> _WORK REQUIRED_
Without including pictures, set down every record exactly as it stands.

»»

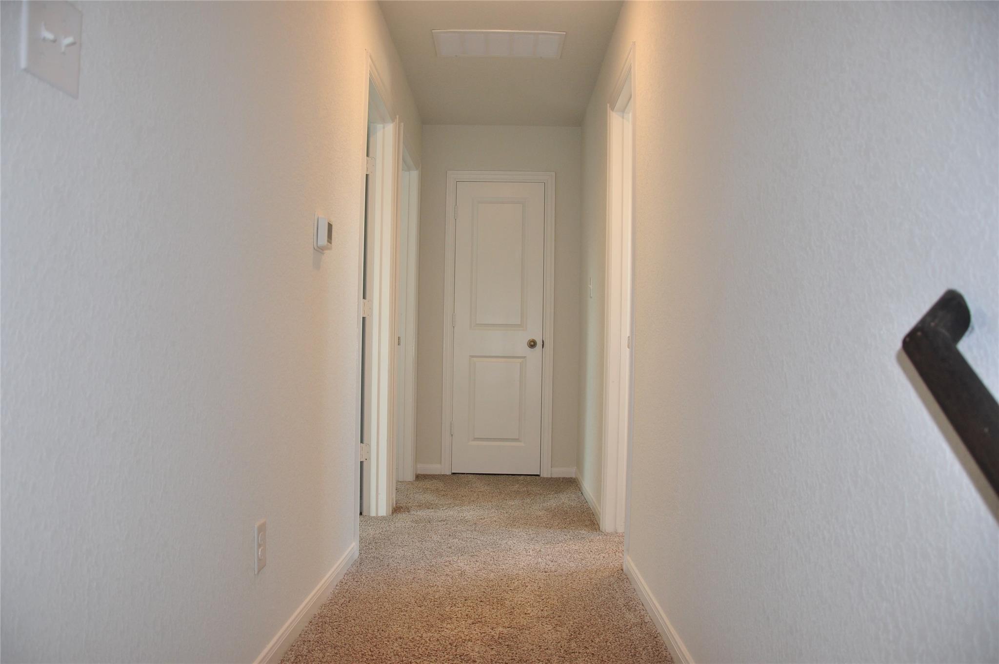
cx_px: 500
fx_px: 748
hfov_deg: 67.4
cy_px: 332
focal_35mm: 27
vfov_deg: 47.8
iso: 400
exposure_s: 1/60
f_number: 3.5
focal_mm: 18
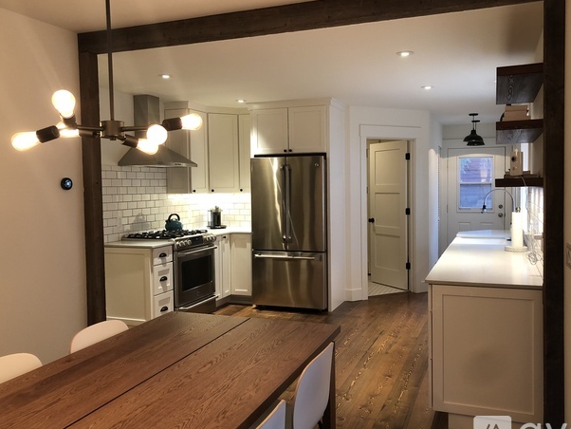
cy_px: 216
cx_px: 311
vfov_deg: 45.5
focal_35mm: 31
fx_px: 512
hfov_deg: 58.2
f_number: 1.8
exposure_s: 1/15
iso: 50
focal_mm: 4
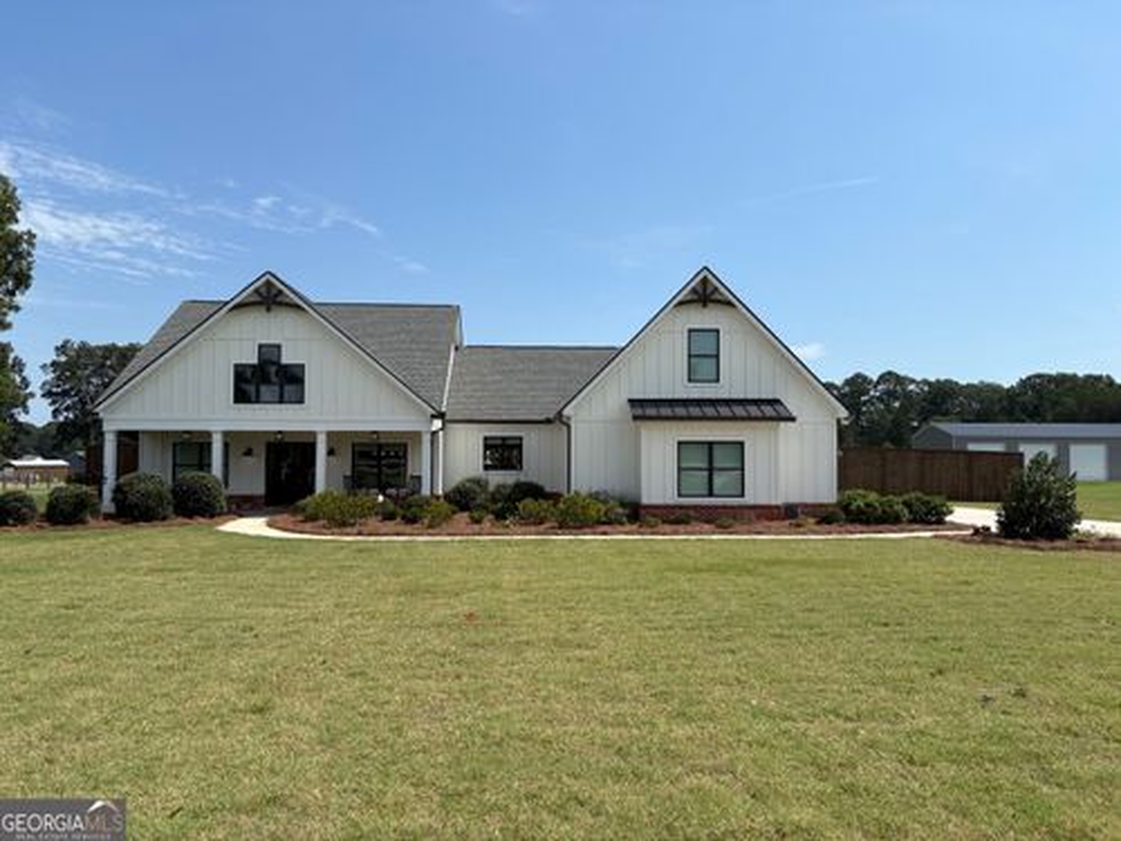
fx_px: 842
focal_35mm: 26
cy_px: 420
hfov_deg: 67.3
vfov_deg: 53.1
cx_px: 560
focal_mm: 5.96
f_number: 1.6
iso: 50
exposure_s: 1/4329
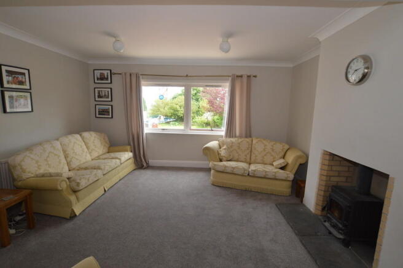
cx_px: 202
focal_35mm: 15
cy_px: 134
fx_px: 168
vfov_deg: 77.2
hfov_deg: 100.4
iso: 400
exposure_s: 1/100
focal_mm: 10
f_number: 5
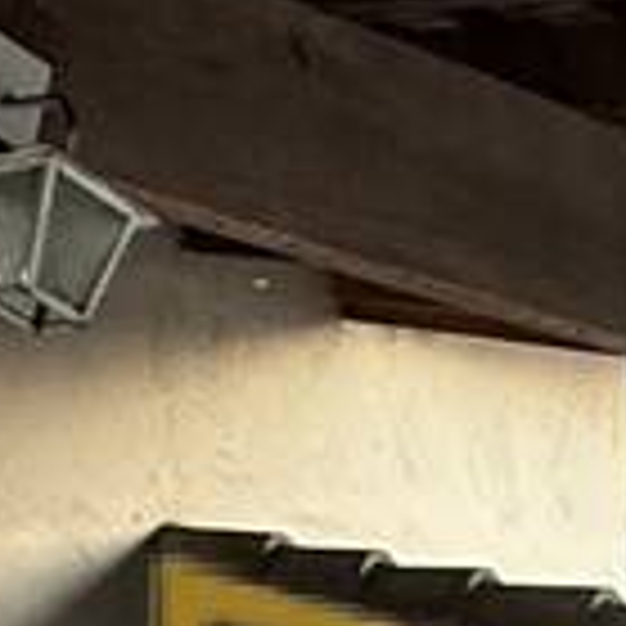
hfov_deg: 13.6
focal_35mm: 128
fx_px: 2619
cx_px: 288
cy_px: 1666
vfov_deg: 10.8
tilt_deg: -10.7
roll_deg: +0.4
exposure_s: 1/71
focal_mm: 2.22
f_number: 2.2
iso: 320
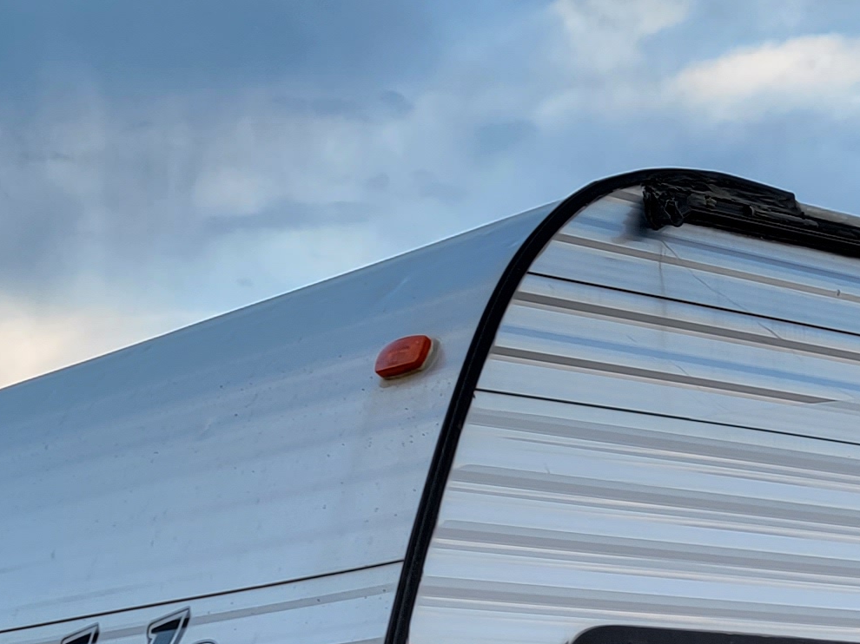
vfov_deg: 13.9
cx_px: 633
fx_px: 2409
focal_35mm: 97
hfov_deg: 20.1
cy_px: 1092
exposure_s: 1/120
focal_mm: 6.7
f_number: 1.8
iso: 40
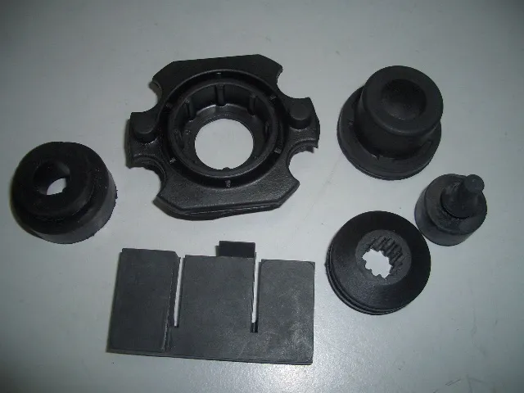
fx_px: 530
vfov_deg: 40.7
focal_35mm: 35
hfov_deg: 52.6
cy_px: 196
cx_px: 262
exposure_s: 1/60
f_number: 2.6
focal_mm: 5.8
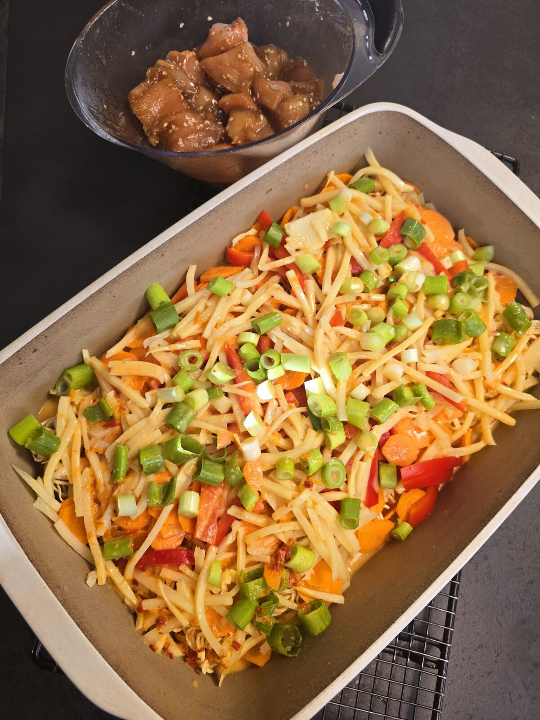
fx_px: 478
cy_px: 360
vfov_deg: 73.9
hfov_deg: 58.9
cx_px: 270
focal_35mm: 23
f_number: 1.7
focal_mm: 6.3
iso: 125
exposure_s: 1/100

««

> _RESPONSE FOR THIS EXERCISE_
cx_px: 500
fx_px: 748
hfov_deg: 67.4
cy_px: 332
focal_35mm: 27
vfov_deg: 47.8
iso: 400
exposure_s: 1/60
f_number: 3.5
focal_mm: 18
cy_px: 216
cx_px: 311
vfov_deg: 45.5
focal_35mm: 31
fx_px: 512
hfov_deg: 58.2
f_number: 1.8
exposure_s: 1/15
iso: 50
focal_mm: 4
fx_px: 842
focal_35mm: 26
cy_px: 420
hfov_deg: 67.3
vfov_deg: 53.1
cx_px: 560
focal_mm: 5.96
f_number: 1.6
iso: 50
exposure_s: 1/4329
cx_px: 202
focal_35mm: 15
cy_px: 134
fx_px: 168
vfov_deg: 77.2
hfov_deg: 100.4
iso: 400
exposure_s: 1/100
focal_mm: 10
f_number: 5
hfov_deg: 13.6
focal_35mm: 128
fx_px: 2619
cx_px: 288
cy_px: 1666
vfov_deg: 10.8
tilt_deg: -10.7
roll_deg: +0.4
exposure_s: 1/71
focal_mm: 2.22
f_number: 2.2
iso: 320
vfov_deg: 13.9
cx_px: 633
fx_px: 2409
focal_35mm: 97
hfov_deg: 20.1
cy_px: 1092
exposure_s: 1/120
focal_mm: 6.7
f_number: 1.8
iso: 40
fx_px: 530
vfov_deg: 40.7
focal_35mm: 35
hfov_deg: 52.6
cy_px: 196
cx_px: 262
exposure_s: 1/60
f_number: 2.6
focal_mm: 5.8
fx_px: 478
cy_px: 360
vfov_deg: 73.9
hfov_deg: 58.9
cx_px: 270
focal_35mm: 23
f_number: 1.7
focal_mm: 6.3
iso: 125
exposure_s: 1/100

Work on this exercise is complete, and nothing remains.